Basic Topk Operator Example¶
Overview¶
This example demonstrates how to implement a Topk operator using PTO, including project setup, build, and execution.
Supported AI Processors¶
- A2/A3
Directory Layout¶
kernels/topk/
├── scripts/
│ └── gen_data.py # Generates input and golden output
├── CMakeLists.txt # Build configuration
├── topk_kernel.cpp # Kernel implementation
├── main.cpp # Host-side entry point
└── run.sh # Convenience script
Operator Description¶
Function¶
This example implements topk with fixed dimensions [rows, cols] = [4800, 1024]:
Specification¶
| Item | Value |
|---|---|
| OpType | topk |
| Inputs | [rows, cols] = [4800, 1024] |
| Output | data, index |
| Kernel name | topk_kernel |
Tiling Parameters¶
The validation platform has 48 cores. The workload is split across cores.
Per-core shape:
rows = 100,cols = 1024
Implementation Notes¶
Type definitions¶
The implementation defines topk representations. Load input data and index in GM to UB, use TSort32 to sort each 32 data, use TMrgsort for each tile. Extract data and index, then store back to gm seperately.
// data
using DynShapeDim5 = Shape<1, 1, 1, singleLoopRow, validCol>;
using DynStridDim5 = Stride<singleLoopRow * Cols, singleLoopRow * Cols, singleLoopRow * Cols, Cols, 1>;
using GlobalData = GlobalTensor<T, DynShapeDim5, DynStridDim5>;
// index
using IndexShapeDim5 = Shape<1, 1, 1, 1, validCol>;
using IndexStridDim5 = Stride<validCol, validCol, validCol, validCol, 1>;
using IndexGlobalData = GlobalTensor<indexT, IndexShapeDim5, IndexStridDim5>;
// sorted data and index
using DstShapeDim5 = Shape<1, 1, 1, singleLoopRow, topk>;
using DstStridDim5 = Stride<singleLoopRow * topk, singleLoopRow * topk, singleLoopRow * topk, topk, 1>;
using DstDataGlobalData = GlobalTensor<T, DstShapeDim5, DstStridDim5>;
using DstIdxGlobalData = GlobalTensor<indexT, DstShapeDim5, DstStridDim5>;
Pipeline scheduling¶
This example overlaps data movement and compute using double buffering in UB to improve utilization. In each iteration, two sets of operation are performed,TLOAD->TSORT32->TMRGSORT(include MRGSORT and MOV operation)->TSTORE. The pipeline dependece in each set is MTE2->V->MTE1->V->MTE3. TLOAD in the second sets can be performed before TSTORE in the first set is finished, so as others. Extra dependence V->MTE2is added to ensure that TLOAD in next iteration is performed after VEC operation is done in corresonding set.

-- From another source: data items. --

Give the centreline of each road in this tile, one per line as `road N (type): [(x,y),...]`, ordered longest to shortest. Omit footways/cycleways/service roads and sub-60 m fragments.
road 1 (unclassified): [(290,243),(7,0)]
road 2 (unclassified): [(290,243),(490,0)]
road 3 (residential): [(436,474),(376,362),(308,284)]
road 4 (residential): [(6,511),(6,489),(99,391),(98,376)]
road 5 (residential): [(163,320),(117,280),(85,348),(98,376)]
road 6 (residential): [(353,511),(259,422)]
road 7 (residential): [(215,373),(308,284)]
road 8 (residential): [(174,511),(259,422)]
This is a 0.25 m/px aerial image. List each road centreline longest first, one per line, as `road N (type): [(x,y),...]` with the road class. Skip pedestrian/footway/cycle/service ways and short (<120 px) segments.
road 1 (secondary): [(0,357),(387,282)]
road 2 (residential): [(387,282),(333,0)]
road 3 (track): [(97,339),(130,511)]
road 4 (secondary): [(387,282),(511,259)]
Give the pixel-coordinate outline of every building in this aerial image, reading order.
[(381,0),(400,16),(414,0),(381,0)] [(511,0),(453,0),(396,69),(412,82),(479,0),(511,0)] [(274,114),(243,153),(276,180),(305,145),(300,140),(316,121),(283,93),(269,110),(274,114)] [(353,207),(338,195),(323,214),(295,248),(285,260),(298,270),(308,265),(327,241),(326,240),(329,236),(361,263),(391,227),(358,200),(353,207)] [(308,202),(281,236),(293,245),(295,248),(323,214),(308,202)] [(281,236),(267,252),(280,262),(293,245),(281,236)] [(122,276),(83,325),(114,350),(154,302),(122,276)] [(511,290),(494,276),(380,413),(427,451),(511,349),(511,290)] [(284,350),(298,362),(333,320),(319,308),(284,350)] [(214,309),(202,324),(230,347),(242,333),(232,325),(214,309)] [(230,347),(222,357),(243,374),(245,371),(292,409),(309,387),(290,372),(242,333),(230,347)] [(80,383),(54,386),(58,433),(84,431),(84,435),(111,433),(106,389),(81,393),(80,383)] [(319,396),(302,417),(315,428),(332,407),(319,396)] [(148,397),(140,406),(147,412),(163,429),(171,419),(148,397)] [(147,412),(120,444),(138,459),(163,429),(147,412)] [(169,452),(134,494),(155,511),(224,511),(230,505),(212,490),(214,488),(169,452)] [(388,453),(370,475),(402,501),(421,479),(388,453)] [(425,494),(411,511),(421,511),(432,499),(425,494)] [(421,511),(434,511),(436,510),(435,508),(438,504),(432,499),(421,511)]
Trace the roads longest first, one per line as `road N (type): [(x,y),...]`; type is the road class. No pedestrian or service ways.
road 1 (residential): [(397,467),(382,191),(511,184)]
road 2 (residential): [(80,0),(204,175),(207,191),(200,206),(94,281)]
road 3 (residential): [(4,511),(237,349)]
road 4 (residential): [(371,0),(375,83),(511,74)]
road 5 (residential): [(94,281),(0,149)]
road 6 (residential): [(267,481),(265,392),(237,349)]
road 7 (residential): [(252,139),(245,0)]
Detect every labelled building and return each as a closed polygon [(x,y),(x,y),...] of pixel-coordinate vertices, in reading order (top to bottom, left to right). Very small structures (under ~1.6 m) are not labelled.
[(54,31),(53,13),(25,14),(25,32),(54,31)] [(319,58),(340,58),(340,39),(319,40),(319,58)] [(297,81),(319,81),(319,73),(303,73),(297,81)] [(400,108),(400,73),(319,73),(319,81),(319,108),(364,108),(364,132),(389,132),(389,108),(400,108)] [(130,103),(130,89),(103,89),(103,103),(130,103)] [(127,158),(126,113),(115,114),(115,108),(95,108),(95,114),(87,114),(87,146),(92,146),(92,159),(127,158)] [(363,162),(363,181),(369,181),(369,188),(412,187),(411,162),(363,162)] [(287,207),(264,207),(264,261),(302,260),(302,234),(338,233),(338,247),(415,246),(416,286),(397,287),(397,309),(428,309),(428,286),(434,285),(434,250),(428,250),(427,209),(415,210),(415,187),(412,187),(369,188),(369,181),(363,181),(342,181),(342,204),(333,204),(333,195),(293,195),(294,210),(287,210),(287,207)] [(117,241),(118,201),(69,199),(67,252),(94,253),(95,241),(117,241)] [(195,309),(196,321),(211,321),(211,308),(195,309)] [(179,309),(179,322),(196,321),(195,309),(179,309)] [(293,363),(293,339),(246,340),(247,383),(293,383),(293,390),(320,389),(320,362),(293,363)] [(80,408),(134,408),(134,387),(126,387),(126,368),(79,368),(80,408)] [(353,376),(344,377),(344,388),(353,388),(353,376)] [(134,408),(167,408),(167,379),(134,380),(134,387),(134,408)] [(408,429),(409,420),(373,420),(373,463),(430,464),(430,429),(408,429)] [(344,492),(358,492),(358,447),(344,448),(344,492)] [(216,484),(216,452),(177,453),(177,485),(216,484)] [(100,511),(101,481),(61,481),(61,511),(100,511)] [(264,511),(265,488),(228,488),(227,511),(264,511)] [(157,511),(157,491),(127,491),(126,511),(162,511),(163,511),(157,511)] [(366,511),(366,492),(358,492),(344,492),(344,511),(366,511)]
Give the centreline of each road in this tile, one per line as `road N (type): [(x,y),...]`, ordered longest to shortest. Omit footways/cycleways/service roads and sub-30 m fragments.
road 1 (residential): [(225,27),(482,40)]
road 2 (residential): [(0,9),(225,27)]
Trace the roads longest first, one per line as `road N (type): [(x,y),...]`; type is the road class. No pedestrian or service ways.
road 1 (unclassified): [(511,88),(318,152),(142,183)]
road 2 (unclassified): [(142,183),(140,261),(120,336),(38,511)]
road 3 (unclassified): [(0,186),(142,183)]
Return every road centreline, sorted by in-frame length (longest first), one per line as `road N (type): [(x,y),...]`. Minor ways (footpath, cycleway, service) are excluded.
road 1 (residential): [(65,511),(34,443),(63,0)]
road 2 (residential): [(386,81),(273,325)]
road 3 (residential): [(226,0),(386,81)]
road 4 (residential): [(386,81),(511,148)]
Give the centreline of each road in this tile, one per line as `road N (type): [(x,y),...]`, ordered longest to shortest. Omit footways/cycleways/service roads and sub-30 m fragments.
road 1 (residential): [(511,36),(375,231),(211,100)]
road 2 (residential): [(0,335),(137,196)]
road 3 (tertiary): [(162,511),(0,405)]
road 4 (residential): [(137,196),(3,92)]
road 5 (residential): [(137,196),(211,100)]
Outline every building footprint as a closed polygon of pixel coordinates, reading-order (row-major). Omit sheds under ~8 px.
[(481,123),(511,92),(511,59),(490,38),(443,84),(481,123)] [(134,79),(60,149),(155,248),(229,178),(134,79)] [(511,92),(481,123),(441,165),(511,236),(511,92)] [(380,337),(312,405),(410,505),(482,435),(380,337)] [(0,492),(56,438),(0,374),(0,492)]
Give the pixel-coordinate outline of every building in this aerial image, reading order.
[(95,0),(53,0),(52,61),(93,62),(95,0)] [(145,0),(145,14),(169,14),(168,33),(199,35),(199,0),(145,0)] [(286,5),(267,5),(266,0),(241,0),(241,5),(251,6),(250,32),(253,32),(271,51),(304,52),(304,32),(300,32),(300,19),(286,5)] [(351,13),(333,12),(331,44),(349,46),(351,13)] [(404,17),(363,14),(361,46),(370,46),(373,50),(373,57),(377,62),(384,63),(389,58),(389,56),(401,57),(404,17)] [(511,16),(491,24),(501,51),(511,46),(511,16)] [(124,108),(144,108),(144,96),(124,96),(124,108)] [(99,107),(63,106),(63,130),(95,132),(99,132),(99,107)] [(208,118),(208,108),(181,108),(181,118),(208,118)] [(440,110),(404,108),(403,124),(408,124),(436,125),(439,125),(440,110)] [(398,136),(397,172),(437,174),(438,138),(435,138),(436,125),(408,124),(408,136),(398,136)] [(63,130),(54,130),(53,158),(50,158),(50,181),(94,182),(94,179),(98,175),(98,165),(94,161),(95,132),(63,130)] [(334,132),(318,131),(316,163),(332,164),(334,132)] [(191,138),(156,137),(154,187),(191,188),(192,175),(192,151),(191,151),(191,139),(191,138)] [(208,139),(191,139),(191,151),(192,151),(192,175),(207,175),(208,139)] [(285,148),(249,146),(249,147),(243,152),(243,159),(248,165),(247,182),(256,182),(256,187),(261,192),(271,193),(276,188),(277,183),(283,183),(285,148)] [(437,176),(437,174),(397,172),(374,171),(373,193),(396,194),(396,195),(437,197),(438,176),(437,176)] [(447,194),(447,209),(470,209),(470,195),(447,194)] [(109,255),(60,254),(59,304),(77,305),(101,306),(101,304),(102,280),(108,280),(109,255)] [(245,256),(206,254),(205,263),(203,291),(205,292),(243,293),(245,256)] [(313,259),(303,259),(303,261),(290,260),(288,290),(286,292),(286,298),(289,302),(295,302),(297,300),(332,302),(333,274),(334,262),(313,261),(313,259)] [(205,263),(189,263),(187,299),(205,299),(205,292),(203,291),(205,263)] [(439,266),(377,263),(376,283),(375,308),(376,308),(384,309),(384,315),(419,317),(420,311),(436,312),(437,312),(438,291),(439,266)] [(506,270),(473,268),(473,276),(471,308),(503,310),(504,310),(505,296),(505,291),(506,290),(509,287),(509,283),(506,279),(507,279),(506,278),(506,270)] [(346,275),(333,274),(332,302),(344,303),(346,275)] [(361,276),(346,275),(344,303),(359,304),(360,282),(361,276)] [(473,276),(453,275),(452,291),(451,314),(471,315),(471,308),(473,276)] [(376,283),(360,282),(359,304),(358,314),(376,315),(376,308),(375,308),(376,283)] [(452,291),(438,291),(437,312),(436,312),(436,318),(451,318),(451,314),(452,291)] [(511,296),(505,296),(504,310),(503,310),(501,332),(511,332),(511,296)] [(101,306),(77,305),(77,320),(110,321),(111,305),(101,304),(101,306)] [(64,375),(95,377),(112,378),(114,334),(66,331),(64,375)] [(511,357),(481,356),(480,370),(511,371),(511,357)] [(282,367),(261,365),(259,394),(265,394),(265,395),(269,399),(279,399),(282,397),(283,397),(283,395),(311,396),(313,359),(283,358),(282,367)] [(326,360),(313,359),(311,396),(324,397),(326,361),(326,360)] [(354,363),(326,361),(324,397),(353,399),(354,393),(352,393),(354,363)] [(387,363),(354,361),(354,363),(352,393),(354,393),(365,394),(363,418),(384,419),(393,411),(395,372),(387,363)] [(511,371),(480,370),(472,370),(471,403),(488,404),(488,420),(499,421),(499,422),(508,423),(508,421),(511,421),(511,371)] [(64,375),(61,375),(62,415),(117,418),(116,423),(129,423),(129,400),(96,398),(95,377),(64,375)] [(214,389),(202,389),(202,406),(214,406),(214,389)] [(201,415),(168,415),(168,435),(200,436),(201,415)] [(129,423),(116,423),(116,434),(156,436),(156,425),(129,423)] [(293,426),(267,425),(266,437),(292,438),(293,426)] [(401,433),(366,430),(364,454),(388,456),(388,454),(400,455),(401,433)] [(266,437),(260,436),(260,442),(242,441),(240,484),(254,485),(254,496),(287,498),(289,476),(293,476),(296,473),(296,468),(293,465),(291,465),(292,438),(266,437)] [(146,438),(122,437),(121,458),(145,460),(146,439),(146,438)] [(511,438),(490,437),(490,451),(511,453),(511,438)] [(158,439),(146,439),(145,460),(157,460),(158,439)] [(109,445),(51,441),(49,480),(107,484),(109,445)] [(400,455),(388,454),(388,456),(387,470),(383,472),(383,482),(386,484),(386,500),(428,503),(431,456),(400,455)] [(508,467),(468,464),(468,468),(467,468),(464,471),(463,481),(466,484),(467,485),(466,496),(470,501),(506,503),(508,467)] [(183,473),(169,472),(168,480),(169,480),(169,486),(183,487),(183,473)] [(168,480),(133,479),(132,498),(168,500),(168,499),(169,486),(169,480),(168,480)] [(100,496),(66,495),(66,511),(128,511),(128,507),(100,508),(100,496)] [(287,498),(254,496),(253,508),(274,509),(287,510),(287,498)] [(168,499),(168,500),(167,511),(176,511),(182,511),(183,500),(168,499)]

Measured Performance (Reference)¶
The following measurements were collected on Ascend A3 (48 VEC core) for several sizes and different type.
| Parameter | aiv_vec_ratio | aiv_scalar_ratio | aiv_mte2_ratio | aiv_mte3_ratio | task_duration(us) |
|---|---|---|---|---|---|
type=float validRow=rows=4800 validCol=1024 cols=1280 topk=1000 |
94% | 3.2% | 11.7% | 10.4% | 324.106 |
type=float validRow=rows=3456 validCol=1024 cols=1280 topk=1000 |
91.5% | 4.6% | 12.3% | 10.5% | 238.819 |
type=float validRow=rows=2304 validCol=1024 cols=1280 topk=1000 |
88.7% | 6% | 12.4% | 10.1% | 161.375 |
type=half validRow=rows=4800 validCol=1024 cols=1280 topk=1008 |
93.7% | 2.4% | 11.5% | 9.6% | 326.886 |
Build and Run¶
- Configure your Ascend CANN environment (example path):
source ${ASCEND_INSTALL_PATH}/bin/setenv.bash
- Run the example:
cd ${git_clone_path}/kernels/manual/a2a3/topk
bash run.sh -r npu -v Ascend910B1
If the run succeeds, the output prints:
test success